Crescono le minacce digitali alla libertà di stampa
Questa attività di spionaggio, sottolinea Amnesty International, “può essere particolarmente dannosa per le giornaliste donne, che spesso devono affrontare attacchi basati sul genere e accuse di aver violato norme sociali, sessuali e morali”. Anche l’Alto rappresentante Ue per gli Affari Esteri, Josep Borrell, ha evidenziato l’aumento di minacce e attacchi, sia online che offline, verso le giornaliste: “il 73 per cento delle giornaliste donne ha subito minacce, abusi e molestie durante il proprio lavoro”, ha ricordato Borrell.

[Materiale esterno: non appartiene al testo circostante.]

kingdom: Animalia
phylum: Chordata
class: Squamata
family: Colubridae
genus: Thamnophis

Secondo l’Unesco, nel 2022 sarebbero stati uccisi 86 giornalisti nel mondo e centinaia “minacciati e imprigionati”. Per la vicepresidente della Commissione europea, Vera Jourová, la tendenza generale è preoccupante, con “intimidazioni e violenze contro i giornalisti, pressioni politiche e commerciali sui media”. Per questo l’esecutivo comunitario ha messo sul tavolo il nuovo European Media Freedom Act “per salvaguardare l’indipendenza editoriale” e una legislazione contro le azioni penali (Slapp). “Oggi, e ogni giorno, sosteniamo con forza la libertà dei media e continueremo a lavorare per garantire che nessun giornalista sia minacciato nell’esercizio delle proprie funzioni”, ha promesso Jourová.